Bring Back Our Girls!

Illustration/Oboh Moses

The kidnapping of Nigeria’s young women is not going away.

On April 2014, Boko Haram abducted 276 schoolgirls from their dorm in Chibok, drawing international attention and condemnation. Amnesty International estimates that the terrorist group has kidnapped an estimated 2,000 young women since 2014. Many of them had been forced into sexual slavery, with the Chibok incident the most well-known and widely publicized kidnapping one of all.

In the past month alone, dozens of women in a college in Kaduna were abducted by bandits.

And there is no sign of it stopping.

Oboh Moses, our illustrator in Nigeria, created this personal piece to highlight the pain and anguish suffered by desperate parents as well as the helplessness of the abductees. Moses‘ strength lies in creating portraits that are conceptual, figurative, and colourful, imbuing them with character and emotion. The illustration serves as a stark reminder of  the lurking threat that young women in Africa face everyday in their pursuit of education, and of basic human rights.

Boko Haram, the deadliest terrorist group in Northern Nigeria, was founded by Muhammad Yusuf in the year 2002; and has carried out assassinations and large-scale acts of violence in Nigeria’s places of learning due to its fundamental philosophy against education since 2009.
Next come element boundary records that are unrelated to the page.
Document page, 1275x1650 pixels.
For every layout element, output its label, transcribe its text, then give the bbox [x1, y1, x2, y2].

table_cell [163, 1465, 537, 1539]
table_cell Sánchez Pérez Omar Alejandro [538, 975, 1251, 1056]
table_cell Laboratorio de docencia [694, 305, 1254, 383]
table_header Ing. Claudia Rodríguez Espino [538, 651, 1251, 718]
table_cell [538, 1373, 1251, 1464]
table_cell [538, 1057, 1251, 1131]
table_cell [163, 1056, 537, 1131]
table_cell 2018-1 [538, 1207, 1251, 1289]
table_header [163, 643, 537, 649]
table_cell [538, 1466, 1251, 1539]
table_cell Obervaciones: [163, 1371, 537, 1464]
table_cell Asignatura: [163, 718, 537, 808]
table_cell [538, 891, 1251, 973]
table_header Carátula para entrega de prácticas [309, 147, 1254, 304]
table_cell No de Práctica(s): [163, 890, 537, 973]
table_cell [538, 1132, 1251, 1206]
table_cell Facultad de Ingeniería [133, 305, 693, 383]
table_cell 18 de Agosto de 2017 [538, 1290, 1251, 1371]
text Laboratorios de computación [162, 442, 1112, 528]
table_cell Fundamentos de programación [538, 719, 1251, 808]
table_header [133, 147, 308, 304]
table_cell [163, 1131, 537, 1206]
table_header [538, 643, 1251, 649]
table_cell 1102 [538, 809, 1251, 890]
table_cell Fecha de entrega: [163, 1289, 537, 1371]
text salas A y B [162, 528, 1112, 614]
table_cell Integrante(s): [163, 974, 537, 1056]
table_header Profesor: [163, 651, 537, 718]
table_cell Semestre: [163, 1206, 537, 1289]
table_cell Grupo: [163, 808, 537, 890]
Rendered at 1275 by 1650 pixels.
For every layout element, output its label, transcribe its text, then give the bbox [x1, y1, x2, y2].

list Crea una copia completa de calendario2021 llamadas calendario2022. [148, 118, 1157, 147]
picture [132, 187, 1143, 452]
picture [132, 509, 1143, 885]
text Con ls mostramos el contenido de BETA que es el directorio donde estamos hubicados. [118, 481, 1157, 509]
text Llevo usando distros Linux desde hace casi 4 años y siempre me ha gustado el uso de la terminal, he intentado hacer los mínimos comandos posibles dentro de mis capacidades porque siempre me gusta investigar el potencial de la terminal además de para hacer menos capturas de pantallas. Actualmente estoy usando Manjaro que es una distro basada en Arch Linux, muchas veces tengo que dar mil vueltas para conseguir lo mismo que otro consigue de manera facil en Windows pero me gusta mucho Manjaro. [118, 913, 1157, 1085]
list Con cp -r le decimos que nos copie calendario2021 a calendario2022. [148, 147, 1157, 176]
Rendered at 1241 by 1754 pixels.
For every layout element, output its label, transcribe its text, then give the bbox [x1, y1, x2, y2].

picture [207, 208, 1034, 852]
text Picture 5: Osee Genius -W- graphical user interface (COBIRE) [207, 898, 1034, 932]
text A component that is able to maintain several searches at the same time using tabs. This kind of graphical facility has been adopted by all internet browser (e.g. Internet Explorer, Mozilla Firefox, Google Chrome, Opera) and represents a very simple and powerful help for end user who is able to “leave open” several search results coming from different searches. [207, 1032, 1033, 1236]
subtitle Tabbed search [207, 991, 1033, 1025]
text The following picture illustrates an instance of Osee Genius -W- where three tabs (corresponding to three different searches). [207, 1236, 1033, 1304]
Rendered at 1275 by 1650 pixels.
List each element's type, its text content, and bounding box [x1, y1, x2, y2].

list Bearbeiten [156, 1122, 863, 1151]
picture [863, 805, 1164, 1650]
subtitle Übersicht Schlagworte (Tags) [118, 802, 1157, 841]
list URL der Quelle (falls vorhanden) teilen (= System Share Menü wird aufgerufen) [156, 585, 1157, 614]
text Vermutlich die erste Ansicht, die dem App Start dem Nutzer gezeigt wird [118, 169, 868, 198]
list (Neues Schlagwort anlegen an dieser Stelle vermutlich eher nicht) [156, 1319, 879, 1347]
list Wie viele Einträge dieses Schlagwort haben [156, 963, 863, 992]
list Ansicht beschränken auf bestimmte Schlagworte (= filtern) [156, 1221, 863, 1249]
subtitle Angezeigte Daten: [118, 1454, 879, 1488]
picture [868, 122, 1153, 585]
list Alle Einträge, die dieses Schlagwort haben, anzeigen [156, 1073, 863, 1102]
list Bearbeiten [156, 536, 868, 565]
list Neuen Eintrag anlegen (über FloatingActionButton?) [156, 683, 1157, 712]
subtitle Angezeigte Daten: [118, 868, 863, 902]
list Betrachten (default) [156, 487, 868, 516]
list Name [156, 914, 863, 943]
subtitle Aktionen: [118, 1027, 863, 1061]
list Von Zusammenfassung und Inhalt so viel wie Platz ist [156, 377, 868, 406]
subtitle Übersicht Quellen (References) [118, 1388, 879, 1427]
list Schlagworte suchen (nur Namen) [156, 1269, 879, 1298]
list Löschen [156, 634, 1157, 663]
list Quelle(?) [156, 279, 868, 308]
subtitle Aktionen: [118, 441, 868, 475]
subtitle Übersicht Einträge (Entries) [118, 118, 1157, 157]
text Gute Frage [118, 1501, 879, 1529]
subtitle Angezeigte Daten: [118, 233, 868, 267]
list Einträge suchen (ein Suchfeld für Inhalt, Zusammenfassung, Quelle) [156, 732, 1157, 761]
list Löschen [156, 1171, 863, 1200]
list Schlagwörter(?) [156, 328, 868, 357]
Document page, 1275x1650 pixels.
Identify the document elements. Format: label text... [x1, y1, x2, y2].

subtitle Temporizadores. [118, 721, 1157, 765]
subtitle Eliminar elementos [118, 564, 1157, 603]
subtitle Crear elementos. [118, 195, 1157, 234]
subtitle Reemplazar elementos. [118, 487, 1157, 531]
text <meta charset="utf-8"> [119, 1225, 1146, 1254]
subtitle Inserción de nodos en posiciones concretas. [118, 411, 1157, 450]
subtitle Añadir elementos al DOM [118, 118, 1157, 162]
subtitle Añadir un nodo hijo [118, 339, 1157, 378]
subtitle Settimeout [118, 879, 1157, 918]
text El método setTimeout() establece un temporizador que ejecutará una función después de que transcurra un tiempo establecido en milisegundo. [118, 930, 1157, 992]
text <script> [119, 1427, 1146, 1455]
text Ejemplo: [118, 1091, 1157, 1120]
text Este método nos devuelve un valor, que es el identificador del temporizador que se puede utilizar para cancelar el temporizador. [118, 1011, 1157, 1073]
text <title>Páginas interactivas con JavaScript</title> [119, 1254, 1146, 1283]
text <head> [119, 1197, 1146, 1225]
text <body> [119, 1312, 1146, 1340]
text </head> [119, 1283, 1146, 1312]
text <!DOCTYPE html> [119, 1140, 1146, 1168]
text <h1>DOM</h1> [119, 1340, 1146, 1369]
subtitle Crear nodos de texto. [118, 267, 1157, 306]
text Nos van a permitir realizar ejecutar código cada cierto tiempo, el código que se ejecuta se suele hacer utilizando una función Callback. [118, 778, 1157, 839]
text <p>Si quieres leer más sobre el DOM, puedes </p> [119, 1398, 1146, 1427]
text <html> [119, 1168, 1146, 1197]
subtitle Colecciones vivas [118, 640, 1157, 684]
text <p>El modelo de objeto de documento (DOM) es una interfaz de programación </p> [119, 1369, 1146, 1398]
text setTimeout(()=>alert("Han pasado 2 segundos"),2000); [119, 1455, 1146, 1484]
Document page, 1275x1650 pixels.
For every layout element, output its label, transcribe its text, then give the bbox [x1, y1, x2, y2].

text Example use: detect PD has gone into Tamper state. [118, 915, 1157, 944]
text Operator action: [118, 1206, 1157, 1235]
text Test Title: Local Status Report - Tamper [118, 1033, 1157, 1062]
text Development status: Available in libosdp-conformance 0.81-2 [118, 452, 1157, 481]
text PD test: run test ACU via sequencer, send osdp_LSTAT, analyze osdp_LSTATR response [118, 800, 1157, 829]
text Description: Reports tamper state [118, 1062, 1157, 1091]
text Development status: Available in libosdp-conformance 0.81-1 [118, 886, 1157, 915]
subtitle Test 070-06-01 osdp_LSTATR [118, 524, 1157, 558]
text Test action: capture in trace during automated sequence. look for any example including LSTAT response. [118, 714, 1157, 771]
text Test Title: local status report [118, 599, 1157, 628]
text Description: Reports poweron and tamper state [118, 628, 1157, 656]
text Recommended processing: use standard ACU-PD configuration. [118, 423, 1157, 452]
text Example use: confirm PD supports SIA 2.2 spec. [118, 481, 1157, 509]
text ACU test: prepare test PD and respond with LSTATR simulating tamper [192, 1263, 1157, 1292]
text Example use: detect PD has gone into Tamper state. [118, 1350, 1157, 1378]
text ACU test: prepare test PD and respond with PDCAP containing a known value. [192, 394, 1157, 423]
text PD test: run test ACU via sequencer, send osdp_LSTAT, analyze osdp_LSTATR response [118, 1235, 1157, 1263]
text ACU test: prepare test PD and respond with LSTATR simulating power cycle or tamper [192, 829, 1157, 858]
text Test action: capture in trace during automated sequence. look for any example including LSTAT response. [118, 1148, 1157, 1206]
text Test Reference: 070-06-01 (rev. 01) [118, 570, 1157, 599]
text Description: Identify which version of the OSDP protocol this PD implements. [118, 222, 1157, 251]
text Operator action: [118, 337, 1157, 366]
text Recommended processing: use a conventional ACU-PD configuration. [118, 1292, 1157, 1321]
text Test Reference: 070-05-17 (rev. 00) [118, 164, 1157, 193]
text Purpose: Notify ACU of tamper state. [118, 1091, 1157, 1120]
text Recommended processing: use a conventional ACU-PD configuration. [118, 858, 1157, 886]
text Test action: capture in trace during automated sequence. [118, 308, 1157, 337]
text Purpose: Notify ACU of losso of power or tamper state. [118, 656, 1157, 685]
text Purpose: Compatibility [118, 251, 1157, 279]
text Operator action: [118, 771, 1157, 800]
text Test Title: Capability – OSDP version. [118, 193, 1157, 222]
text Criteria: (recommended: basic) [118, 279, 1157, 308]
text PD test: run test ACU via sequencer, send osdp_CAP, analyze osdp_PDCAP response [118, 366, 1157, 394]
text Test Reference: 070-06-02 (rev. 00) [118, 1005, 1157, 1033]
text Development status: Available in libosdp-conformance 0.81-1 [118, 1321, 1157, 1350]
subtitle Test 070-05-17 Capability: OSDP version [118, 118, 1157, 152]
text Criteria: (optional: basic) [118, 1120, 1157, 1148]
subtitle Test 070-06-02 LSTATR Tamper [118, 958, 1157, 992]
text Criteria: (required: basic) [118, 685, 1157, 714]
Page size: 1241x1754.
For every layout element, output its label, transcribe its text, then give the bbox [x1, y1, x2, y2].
“The group’s initial declared that their aim was to fight against the corruption and injustice in Nigeria, which it blamed on Western influences, and to introduce the Sharīʿah law (Islamic law). The group condemns Western education and urges that the only true teachings are that of the Sharīʿah law. These have lead to attacks and kidnapping on schools and other educational institutions in the northern part of our country,” says Moses.

“I believe in a better Nigeria, but to obtain the future we all desire, we need better governance,” he added.